This makes securely co-tenanting sensitive data or workloads difficult. While the documentation on multi-tenancy is fantastic, it’s still better to try not to mix data or workloads that you wouldn’t have without a container. There are several projects to make this easier, too, such as:
- MicroVMs or other alternate container runtimes
- Network policies are neat
- Don’t forget about storage, either!
⛓️💥 Your cluster, and all the things it can connect to, is only as secure as the weakest workload in it. ⛓️💥
😈 Exploit example - One of my favorite risky practices is nested containerization (eg, “Docker-in-Docker”). It is a highly privileged workload that is simple to do, but hard to secure or mitigate for some uses. It’s also common in enterprise CI systems1. This means that, by design, we have a workload running with extra capabilities that can build/run arbitrary user input from the version control system. Isolating this is the bare minimum to prevent it from contaminating other workloads. (or, I learned about that GitHub Actions shell injection problem as shown above first-hand as my users spawned cowsay as a privileged process … 🙊)

## [Source information]
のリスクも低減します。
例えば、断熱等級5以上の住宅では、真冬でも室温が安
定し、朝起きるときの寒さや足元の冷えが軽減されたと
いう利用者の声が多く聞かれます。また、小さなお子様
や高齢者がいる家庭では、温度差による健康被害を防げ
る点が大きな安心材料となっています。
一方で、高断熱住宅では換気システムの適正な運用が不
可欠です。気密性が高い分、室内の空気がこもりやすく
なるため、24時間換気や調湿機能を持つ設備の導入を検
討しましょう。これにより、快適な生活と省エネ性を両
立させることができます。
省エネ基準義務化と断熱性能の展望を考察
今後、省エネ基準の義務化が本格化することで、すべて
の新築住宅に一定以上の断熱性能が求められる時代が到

## [Tasks to carry out]
**A)** According to the container security text, where is nested containerization common?
**B)** In one to three sentences, explain why the container security text treats isolating a nested containerization workload as the bare minimum.
**C)** Quote the container security text from "This makes securely" up to and including "about storage, either!".

## [Answers to the tasks]
**A)** It is common in enterprise CI systems.

**B)** Such a workload runs by design with extra capabilities and can build or run arbitrary user input from the version control system. Isolating it is the least that must be done to keep it from contaminating other workloads.

**C)**
This makes securely co-tenanting sensitive data or workloads difficult. While the documentation on multi-tenancy is fantastic, it’s still better to try not to mix data or workloads that you wouldn’t have without a container. There are several projects to make this easier, too, such as:
- MicroVMs or other alternate container runtimes
- Network policies are neat
- Don’t forget about storage, either!